### DIRECTIONS:
1. From the employment agreement, extract word for word the passage from "AGREEMENT, made and" to "hereinafter set forth.".
2. List each term that the employment agreement defines in quotation marks inside parentheses.

### EXTRACT TO READ:
• • • •

Exhibit 3.
AGREEMENT, made and entered into as of the 1st day of February, 1997,
between BURLINGTON INDUSTRIES, INC., a Delaware corporation (hereinafter
sometimes referred to as the "Corporation"), party of the first part, and Xxxxxx
X. Xxxxxxxxx, III (hereinafter referred to as "Employee"), party of the second
part,
W I T N E S S E T H :
WHEREAS, the Corporation and Employee desire to enter into an Employment
Agreement effective February 1, 1997, this Agreement to supersede in its
entirety the present employment agreement between the parties;
NOW, THEREFORE, in consideration of the mutual agreements hereinafter
contained, the Corporation and Employee hereby agree as follows:
l. The Corporation agrees to employ Employee, and Employee agrees to
serve the Corporation upon the terms hereinafter set forth.
2. The employment of Employee hereunder shall commence February 1, 1997
and continue until January 31, 2000, unless earlier terminated under the
provisions of Paragraphs 6 and 7 of this Agreement.
3. Employee agrees to serve the Corporation faithfully and to the best
of his ability under the direction of the Board of Directors of the Corporation,
devoting his entire time, energy and skill during regular business hours
performing the duties assigned by the Board.
4. The Corporation agrees to pay to Employee during the period of the
term hereof salary for his services at the rate (the "Annual Rate") of Five
Hundred Forty Thousand Dollars ($540,000) per annum, payable in equal monthly or
other more frequent installments in accordance with the general practice of the
Corporation for salaried senior employees.

• • • •

### GIVEN RECORDS:
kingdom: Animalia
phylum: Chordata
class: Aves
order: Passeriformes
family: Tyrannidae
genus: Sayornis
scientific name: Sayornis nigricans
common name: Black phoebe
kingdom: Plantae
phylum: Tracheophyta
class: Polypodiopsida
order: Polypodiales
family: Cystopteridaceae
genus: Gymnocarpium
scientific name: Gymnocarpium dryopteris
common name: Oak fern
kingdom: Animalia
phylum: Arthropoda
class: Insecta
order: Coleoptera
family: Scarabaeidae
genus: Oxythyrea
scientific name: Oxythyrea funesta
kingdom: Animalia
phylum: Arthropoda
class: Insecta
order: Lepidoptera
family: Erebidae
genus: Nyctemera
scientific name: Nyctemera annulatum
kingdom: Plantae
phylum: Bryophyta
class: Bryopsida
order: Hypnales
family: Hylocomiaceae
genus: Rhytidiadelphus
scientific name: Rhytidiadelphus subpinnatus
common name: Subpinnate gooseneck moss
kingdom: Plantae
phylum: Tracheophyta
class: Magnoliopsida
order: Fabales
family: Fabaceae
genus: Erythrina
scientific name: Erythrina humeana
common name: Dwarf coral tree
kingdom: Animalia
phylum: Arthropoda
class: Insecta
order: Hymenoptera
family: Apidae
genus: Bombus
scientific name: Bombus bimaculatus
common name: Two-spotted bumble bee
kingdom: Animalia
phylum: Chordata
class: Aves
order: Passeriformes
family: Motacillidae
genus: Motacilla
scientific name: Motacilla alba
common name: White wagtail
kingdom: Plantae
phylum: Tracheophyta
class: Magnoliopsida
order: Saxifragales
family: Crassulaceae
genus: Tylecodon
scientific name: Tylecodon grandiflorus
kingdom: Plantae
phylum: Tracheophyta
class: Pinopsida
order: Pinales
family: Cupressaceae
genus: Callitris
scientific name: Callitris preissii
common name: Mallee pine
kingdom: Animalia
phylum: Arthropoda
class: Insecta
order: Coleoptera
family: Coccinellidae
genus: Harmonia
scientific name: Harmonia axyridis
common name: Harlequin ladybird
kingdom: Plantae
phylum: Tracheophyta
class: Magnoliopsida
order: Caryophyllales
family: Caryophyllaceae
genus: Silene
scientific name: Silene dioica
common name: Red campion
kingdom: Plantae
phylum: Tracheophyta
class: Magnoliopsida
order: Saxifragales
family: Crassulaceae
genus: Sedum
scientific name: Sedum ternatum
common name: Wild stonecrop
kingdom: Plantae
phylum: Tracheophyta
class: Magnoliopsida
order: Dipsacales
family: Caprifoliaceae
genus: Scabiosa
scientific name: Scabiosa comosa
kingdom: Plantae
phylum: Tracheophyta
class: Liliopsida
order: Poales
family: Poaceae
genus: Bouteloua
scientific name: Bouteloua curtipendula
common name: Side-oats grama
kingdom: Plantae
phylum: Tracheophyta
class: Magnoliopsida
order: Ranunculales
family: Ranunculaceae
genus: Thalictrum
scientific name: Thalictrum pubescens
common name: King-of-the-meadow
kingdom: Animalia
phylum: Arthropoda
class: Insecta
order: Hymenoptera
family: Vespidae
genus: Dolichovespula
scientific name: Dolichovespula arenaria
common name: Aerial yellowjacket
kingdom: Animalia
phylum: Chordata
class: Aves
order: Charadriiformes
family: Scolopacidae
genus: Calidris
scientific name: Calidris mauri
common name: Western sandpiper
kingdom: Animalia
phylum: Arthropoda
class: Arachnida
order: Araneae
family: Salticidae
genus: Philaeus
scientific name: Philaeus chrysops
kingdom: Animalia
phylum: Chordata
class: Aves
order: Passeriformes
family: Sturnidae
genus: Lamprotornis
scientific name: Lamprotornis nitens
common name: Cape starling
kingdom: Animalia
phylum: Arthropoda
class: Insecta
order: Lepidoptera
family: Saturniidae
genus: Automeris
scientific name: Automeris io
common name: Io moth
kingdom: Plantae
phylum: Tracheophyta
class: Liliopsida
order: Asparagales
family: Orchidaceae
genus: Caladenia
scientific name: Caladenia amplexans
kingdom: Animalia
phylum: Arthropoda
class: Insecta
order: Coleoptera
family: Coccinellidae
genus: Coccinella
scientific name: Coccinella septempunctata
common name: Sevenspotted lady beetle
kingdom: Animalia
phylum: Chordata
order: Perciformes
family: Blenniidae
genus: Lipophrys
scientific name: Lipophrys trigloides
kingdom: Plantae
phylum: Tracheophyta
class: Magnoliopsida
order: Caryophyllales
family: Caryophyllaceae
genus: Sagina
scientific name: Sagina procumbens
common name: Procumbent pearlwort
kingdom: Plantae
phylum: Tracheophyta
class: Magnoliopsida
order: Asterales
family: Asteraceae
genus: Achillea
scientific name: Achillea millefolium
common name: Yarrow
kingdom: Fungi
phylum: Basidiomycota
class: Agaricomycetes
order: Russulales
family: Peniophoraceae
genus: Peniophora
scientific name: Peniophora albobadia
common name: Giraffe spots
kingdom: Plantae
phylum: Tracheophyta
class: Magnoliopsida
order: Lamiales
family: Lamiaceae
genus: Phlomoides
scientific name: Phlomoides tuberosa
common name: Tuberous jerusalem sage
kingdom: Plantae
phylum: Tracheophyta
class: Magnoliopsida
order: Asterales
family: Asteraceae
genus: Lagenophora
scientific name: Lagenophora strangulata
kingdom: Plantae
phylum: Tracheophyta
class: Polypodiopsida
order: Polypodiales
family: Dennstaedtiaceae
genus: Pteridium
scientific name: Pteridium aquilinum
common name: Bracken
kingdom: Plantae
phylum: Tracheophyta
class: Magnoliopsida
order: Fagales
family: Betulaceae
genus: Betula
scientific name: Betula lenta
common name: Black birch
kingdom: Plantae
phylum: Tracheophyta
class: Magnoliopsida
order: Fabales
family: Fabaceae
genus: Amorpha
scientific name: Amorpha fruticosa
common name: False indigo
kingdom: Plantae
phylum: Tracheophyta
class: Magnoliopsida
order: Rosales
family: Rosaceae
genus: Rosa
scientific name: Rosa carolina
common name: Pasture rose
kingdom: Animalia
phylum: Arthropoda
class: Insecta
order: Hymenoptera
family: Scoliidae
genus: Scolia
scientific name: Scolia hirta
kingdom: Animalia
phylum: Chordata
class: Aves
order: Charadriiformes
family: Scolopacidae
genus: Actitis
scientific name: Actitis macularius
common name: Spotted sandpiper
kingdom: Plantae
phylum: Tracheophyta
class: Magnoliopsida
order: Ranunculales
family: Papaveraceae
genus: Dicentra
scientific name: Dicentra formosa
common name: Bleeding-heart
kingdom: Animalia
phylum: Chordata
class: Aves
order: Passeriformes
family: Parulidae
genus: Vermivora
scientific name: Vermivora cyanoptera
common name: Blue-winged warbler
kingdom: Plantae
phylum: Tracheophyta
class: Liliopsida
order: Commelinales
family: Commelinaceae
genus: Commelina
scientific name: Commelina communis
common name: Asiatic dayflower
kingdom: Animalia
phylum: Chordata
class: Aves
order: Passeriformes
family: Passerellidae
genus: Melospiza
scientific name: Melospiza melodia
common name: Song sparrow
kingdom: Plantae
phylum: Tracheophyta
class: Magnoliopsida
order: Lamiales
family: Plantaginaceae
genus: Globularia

• • • •

### COMPLETED EXERCISE:
1.
AGREEMENT, made and entered into as of the 1st day of February, 1997,
between BURLINGTON INDUSTRIES, INC., a Delaware corporation (hereinafter
sometimes referred to as the "Corporation"), party of the first part, and Xxxxxx
X. Xxxxxxxxx, III (hereinafter referred to as "Employee"), party of the second
part,
W I T N E S S E T H :
WHEREAS, the Corporation and Employee desire to enter into an Employment
Agreement effective February 1, 1997, this Agreement to supersede in its
entirety the present employment agreement between the parties;
NOW, THEREFORE, in consideration of the mutual agreements hereinafter
contained, the Corporation and Employee hereby agree as follows:
l. The Corporation agrees to employ Employee, and Employee agrees to
serve the Corporation upon the terms hereinafter set forth.

2.
- Corporation
- Employee
- Annual Rate